The Cincinnati Bengals came into the 2012 season with a lot of promise and some high expectations from fans, the media, and the team itself. Now, after a good start, the team has lost four straight, and with a difficult schedule ahead, is all but out of the mix for the postseason. As the halfway point in the season has come and gone, fans have mostly resigned themselves to another disappointing year, and are looking ahead to 2013. Since there are still eight games remaining this season, it seems like a good time for reflection, both on the growth of young players, and the offseason moves made before the season began. Here are my mid-season thoughts on the Bengals by positional group.
Andy Dalton carried more expectations into this year than anyone. After the trade of Carson Palmer, and a solid rookie season, fans were ready for him to step into the role of franchise QB. However, it hasn’t been that easy. Dalton, with defenses having a year’s worth of tape on him, have been able to slow his rise to stardom. He has been solid, but is still having growing pains as well. His pocket presence has been questionable, with him alternating between leaving too soon, and holding the ball too long, which has led to sacks and turnovers. He’s thrown an interception in every game so far. He needs help from a better running game and more consistency from his receivers, which will open the field up and make the play-action more viable. He’s got the intelligence and skills to thrive, but still needs time.

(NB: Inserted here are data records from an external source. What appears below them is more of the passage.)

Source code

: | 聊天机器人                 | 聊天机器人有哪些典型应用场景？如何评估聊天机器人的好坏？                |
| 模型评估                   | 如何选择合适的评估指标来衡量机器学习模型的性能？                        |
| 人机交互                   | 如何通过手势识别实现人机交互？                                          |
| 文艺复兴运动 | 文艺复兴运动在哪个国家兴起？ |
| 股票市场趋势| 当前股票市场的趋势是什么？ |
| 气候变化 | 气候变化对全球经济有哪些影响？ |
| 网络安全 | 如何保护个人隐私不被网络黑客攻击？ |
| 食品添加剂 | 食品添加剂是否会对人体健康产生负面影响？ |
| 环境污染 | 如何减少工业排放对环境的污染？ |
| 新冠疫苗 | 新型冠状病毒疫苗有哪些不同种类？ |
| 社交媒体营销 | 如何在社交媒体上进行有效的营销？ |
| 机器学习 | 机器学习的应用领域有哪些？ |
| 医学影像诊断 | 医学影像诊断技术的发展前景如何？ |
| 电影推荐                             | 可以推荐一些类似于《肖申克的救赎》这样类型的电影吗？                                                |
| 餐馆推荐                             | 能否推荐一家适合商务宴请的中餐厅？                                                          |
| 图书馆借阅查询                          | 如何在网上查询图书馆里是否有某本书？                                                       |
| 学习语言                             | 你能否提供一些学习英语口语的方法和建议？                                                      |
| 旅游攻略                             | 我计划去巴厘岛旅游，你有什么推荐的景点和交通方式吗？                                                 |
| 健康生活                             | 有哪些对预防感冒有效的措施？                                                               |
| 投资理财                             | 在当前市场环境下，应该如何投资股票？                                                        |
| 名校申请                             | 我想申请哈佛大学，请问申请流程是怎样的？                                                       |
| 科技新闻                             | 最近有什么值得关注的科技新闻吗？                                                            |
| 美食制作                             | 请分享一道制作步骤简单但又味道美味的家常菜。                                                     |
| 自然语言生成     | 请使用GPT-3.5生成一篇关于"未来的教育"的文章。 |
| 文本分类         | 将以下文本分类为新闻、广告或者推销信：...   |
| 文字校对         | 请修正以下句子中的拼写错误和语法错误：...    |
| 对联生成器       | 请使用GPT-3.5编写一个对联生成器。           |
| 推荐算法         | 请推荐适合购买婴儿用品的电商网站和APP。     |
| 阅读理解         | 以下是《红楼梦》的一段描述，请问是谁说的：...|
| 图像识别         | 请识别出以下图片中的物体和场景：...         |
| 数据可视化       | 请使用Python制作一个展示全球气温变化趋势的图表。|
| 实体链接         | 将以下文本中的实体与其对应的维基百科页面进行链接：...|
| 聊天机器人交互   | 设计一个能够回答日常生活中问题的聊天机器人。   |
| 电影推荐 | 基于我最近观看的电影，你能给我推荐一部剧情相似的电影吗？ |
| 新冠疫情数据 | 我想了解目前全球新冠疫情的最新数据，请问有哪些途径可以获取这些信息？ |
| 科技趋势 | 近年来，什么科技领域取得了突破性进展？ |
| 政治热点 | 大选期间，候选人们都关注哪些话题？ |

BenJarvus Green-Ellis was acquired in the offseason to be the workhorse in the backfield. His ability to drive the pile and get short yards, as well as his lack of fumbling made him a solid, though unspectacular choice. He has not had a great season in stripes, including more than one fumble. He has been good at pushing would-be tacklers forward, avoiding losses, but his ypc average is low, as he doesn’t have breakaway ability. Brian Leonard, as usual, has made a few nice plays, but isn’t an every down back. Bernard Scott‘s production has nonexistent due to injury. The running game has been a large reason for the struggles of the offense. Defenses don’t have to commit anything extra to stop it, so they aren’t fooled by play fakes, and can focus on the passing game.